"Dulu kami pakai kaleng biskuit buat nyimpen uang dagangan. Sekarang? Uang masuk ke rekening dalam hitungan detik."
--- Penulis Penuh Tanya
Pagi itu saya duduk di sebuah warung kopi kecil di pinggiran kota. Pemiliknya, Bu Sari, sedang sibuk mencatat pesanan dan sesekali membuka aplikasi biru di ponselnya. Bukan untuk scrolling TikTok, tapi untuk mengecek mutasi rekening bank digital.
"Udah nggak pakai dompet tebal-tebal lagi, Mas. Sekarang semua langsung masuk ke HP," katanya sambil tersenyum.
Saya tercengang. Di warung kecil yang tak punya mesin kasir, Bu Sari sudah menggunakan bank digital untuk transaksi, bayar bahan baku, bahkan membayar anak buahnya. Bukan bank besar dengan gedung tinggi dan satpam galak. Tapi aplikasi kecil yang ia pelajari dari anaknya yang baru lulus SMK.
Bank Tanpa Gedung, Tapi Beri Rasa Aman
Kisah Bu Sari bukan satu-satunya. Di pasar, di lapak kaki lima, bahkan tukang parkir di masjid, makin banyak yang pakai QRIS, transfer instan, atau menyebutkan "nomor rekeningnya ya, Mas." Mereka mungkin tak tahu istilah fintech, tapi mereka tahu satu hal: ini lebih cepat, praktis, dan aman.
Dulu, uang dipegang. Sekarang, uang diakses. Bank digital telah mengubah cara orang berinteraksi dengan uang---dan yang paling menarik: mereka yang dulu tak dianggap layak jadi nasabah bank, kini punya akun aktif dan produktif.
Tak Butuh Setoran Awal, Cukup Kepercayaan
Bank konvensional sering kali butuh banyak syarat: KTP, slip gaji, NPWP, bahkan setoran awal. Tapi bank digital berkata sebaliknya: "Kalau kamu punya ponsel dan niat baik, ayo daftar!"
Pendekatan ini mengubah wajah inklusivitas keuangan di Indonesia. Data OJK menyebutkan, sejak 2022 terjadi lonjakan signifikan pengguna rekening digital, terutama dari segmen pelajar, ibu rumah tangga, dan pekerja informal. Mereka dulunya tak masuk radar perbankan. Kini? Mereka bagian dari sistem.
Bank digital bukan hanya soal efisiensi. Ia adalah bentuk keadilan struktural dalam dunia finansial.
Uang Jadi Lebih "Kelihatan"
Satu hal yang diam-diam mengubah hidup banyak orang lewat bank digital: transparansi.
Dulu, banyak orang bingung, "Uangku ke mana ya?" karena semua serba tunai. Sekarang, cukup buka aplikasi, dan langsung tahu pengeluaran harian, bulanan, bahkan mana yang jebol gara-gara jajan online.
Beberapa bank digital seperti Jago, Jenius, atau blu bahkan memberi fitur "kantong" atau "goals" untuk mengelola uang berdasarkan tujuan.

* [ENTRI UNTUK TUGAS]:
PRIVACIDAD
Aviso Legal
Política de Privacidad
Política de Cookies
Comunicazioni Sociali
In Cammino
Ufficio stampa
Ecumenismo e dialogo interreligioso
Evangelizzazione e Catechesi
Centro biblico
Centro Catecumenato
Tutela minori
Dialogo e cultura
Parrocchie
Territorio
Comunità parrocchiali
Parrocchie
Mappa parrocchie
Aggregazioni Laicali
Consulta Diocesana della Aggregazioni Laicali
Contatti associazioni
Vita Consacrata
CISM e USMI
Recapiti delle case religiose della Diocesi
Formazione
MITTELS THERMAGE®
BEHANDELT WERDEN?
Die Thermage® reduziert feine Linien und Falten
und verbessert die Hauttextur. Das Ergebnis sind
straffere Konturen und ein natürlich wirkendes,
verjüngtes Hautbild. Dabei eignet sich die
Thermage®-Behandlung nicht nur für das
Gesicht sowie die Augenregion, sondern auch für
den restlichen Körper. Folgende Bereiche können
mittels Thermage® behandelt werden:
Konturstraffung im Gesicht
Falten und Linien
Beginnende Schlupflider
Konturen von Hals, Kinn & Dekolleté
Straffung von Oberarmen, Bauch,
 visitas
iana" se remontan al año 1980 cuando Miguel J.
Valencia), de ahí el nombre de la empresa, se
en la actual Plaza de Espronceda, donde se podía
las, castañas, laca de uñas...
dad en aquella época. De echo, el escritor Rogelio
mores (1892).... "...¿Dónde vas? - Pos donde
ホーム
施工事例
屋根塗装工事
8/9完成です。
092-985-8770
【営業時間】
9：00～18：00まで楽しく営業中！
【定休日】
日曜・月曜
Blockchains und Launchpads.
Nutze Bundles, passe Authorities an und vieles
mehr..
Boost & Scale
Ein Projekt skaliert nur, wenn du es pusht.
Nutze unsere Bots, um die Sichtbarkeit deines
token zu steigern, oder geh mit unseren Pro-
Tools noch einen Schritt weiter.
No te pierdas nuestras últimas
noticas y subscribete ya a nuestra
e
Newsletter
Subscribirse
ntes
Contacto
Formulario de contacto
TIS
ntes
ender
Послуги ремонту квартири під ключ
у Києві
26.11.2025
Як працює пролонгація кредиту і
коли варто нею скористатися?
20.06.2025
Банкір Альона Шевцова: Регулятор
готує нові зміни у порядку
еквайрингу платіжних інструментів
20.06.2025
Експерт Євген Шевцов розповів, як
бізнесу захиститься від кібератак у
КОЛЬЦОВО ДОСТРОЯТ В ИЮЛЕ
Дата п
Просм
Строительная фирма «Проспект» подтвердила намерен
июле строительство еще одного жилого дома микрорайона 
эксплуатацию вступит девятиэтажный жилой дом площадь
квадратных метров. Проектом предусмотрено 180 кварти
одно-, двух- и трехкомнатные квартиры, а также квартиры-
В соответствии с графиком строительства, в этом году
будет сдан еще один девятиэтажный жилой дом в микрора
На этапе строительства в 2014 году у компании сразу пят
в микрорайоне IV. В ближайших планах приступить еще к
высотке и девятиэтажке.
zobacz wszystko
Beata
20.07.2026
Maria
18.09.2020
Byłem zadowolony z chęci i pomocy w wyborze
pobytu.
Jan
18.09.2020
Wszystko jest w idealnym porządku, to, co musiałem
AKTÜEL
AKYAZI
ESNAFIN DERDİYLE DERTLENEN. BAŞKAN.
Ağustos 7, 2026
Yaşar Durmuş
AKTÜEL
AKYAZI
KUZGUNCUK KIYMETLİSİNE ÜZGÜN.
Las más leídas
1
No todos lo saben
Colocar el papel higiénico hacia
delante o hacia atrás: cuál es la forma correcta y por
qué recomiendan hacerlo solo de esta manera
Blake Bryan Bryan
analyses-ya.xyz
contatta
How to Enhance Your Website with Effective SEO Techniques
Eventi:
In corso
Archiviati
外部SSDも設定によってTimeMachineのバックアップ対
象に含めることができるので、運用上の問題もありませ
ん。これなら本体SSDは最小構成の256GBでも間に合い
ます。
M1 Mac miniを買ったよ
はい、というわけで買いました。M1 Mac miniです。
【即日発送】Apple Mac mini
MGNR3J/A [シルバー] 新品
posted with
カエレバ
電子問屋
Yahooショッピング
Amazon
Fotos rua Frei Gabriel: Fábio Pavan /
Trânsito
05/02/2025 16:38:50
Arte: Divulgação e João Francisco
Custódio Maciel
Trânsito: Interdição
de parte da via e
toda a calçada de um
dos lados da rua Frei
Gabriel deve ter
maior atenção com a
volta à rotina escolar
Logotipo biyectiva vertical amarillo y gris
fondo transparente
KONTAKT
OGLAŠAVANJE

* [PETUNJUK 1]: Tulis kembali bagian artikel tentang bank digital mulai dari "Dulu, uang dipegang." sampai "dalam dunia finansial.", dan ganti "pekerja informal" dengan "pekerja lepas".
* [PETUNJUK 2]: Ulangi tanpa perubahan baris-baris entri mulai dari baris pertama entri sampai baris yang memuat "квадратных метров. Проектом", termasuk baris tersebut.

* [TEMPAT JAWABAN 1]:
Dulu, uang dipegang. Sekarang, uang diakses. Bank digital telah mengubah cara orang berinteraksi dengan uang---dan yang paling menarik: mereka yang dulu tak dianggap layak jadi nasabah bank, kini punya akun aktif dan produktif.
Tak Butuh Setoran Awal, Cukup Kepercayaan
Bank konvensional sering kali butuh banyak syarat: KTP, slip gaji, NPWP, bahkan setoran awal. Tapi bank digital berkata sebaliknya: "Kalau kamu punya ponsel dan niat baik, ayo daftar!"
Pendekatan ini mengubah wajah inklusivitas keuangan di Indonesia. Data OJK menyebutkan, sejak 2022 terjadi lonjakan signifikan pengguna rekening digital, terutama dari segmen pelajar, ibu rumah tangga, dan pekerja lepas. Mereka dulunya tak masuk radar perbankan. Kini? Mereka bagian dari sistem.
Bank digital bukan hanya soal efisiensi. Ia adalah bentuk keadilan struktural dalam dunia finansial.

* [TEMPAT JAWABAN 2]:
PRIVACIDAD
Aviso Legal
Política de Privacidad
Política de Cookies
Comunicazioni Sociali
In Cammino
Ufficio stampa
Ecumenismo e dialogo interreligioso
Evangelizzazione e Catechesi
Centro biblico
Centro Catecumenato
Tutela minori
Dialogo e cultura
Parrocchie
Territorio
Comunità parrocchiali
Parrocchie
Mappa parrocchie
Aggregazioni Laicali
Consulta Diocesana della Aggregazioni Laicali
Contatti associazioni
Vita Consacrata
CISM e USMI
Recapiti delle case religiose della Diocesi
Formazione
MITTELS THERMAGE®
BEHANDELT WERDEN?
Die Thermage® reduziert feine Linien und Falten
und verbessert die Hauttextur. Das Ergebnis sind
straffere Konturen und ein natürlich wirkendes,
verjüngtes Hautbild. Dabei eignet sich die
Thermage®-Behandlung nicht nur für das
Gesicht sowie die Augenregion, sondern auch für
den restlichen Körper. Folgende Bereiche können
mittels Thermage® behandelt werden:
Konturstraffung im Gesicht
Falten und Linien
Beginnende Schlupflider
Konturen von Hals, Kinn & Dekolleté
Straffung von Oberarmen, Bauch,
 visitas
iana" se remontan al año 1980 cuando Miguel J.
Valencia), de ahí el nombre de la empresa, se
en la actual Plaza de Espronceda, donde se podía
las, castañas, laca de uñas...
dad en aquella época. De echo, el escritor Rogelio
mores (1892).... "...¿Dónde vas? - Pos donde
ホーム
施工事例
屋根塗装工事
8/9完成です。
092-985-8770
【営業時間】
9：00～18：00まで楽しく営業中！
【定休日】
日曜・月曜
Blockchains und Launchpads.
Nutze Bundles, passe Authorities an und vieles
mehr..
Boost & Scale
Ein Projekt skaliert nur, wenn du es pusht.
Nutze unsere Bots, um die Sichtbarkeit deines
token zu steigern, oder geh mit unseren Pro-
Tools noch einen Schritt weiter.
No te pierdas nuestras últimas
noticas y subscribete ya a nuestra
e
Newsletter
Subscribirse
ntes
Contacto
Formulario de contacto
TIS
ntes
ender
Послуги ремонту квартири під ключ
у Києві
26.11.2025
Як працює пролонгація кредиту і
коли варто нею скористатися?
20.06.2025
Банкір Альона Шевцова: Регулятор
готує нові зміни у порядку
еквайрингу платіжних інструментів
20.06.2025
Експерт Євген Шевцов розповів, як
бізнесу захиститься від кібератак у
КОЛЬЦОВО ДОСТРОЯТ В ИЮЛЕ
Дата п
Просм
Строительная фирма «Проспект» подтвердила намерен
июле строительство еще одного жилого дома микрорайона 
эксплуатацию вступит девятиэтажный жилой дом площадь
квадратных метров. Проектом предусмотрено 180 кварти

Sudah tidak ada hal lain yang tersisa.